Provided material |
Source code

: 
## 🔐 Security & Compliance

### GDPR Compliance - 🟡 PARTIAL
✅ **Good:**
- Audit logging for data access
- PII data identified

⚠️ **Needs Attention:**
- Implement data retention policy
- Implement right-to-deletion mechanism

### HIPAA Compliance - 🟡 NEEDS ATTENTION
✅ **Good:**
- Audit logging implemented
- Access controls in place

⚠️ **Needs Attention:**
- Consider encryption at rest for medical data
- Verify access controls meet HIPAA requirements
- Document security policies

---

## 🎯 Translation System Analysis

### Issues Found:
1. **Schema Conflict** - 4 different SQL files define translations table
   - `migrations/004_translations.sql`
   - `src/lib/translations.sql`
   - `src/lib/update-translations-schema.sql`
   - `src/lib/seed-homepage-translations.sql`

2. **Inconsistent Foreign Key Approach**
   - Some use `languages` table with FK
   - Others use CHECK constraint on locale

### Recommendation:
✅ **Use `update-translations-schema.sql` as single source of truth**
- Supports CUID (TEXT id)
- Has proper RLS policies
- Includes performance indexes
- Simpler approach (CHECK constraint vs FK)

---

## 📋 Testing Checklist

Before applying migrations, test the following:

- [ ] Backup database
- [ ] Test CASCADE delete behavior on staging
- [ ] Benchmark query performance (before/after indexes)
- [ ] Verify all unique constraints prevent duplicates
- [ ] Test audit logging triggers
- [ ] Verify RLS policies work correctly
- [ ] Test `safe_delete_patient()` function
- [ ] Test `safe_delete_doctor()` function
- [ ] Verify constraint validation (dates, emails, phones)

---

Written task |
Your answer must be a copy of every line in the data above that holds the string "function".

Written solution |
- [ ] Test `safe_delete_patient()` function
- [ ] Test `safe_delete_doctor()` function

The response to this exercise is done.